Objectivity will keep Carlton County building project on track
What started out as a very straightforward, businesslike proposition has turned into a melee of possibilities, perspectives and politics. When Carlton County first acknowledged that the time had come to update its building facilities in a major w...
What started out as a very straightforward, businesslike proposition has turned into a melee of possibilities, perspectives and politics. When Carlton County first acknowledged that the time had come to update its building facilities in a major way, the proposal generated little, if any, interest outside of the county board room.
Commissioners contracted with a firm from the Twin Cities to take a look at how county government is functioning within the confines of its current building limitations and make recommendations regarding what needs to be done to make it better.
The report came in, pinpointing the Health and Human Services departments as the top facilities need. No surprise there - commissioners had known for a long time that those departments were lodged in antiquated, overcrowded facilities.
It wasn't until the county board asked the consultant to come up with a site recommendation for a possible replacement facility that the sparks began to fly.
Soon, the major players began to fall into different camps, with some adamantly defending the current site location, others arguing on behalf of the "green" site adjacent to the county's Transportation Building, and still others lobbying for the board's consideration for land in a proposed retail development.

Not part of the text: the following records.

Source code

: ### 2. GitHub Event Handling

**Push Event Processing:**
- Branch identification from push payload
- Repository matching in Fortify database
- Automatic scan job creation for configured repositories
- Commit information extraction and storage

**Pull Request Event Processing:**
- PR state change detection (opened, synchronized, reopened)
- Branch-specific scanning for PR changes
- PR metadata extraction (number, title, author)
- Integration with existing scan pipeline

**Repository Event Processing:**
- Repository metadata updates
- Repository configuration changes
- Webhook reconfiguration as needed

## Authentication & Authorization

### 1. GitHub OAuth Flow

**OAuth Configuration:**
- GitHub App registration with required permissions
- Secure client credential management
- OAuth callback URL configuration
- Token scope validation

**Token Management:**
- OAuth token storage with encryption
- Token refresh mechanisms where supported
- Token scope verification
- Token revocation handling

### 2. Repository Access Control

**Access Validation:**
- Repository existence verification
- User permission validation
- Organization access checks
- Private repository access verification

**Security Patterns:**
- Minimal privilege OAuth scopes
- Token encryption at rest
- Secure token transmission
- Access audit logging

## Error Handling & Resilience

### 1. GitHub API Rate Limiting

Several groups have stepped up to the plate to plead their cause and lend further fuel to the fire in making a final decision. That's a good debate to have, but let's hope it doesn't derail the whole project. The fact remains that the county's health and human services departments (who recently received national recognition for their accomplishments) are desperately in need of new facilities.
The hallway in the upper level of the human services building currently has to be shut off in order to make room for dentists to set up their equipment and work on clients of the WIC program.
The air handling systems in both buildings are inadequate for the numbers who work or do business there on a regular basis.
Let's not allow personal interests, politics or public sentiment stand in the way of getting things done. Let's look objectively at where the most people of the county can be served in the most cost-efficient and effective way possible - no matter if it's in Cloquet, Carlton or any other part of the county.
It's the right thing to do - and the right time to do it.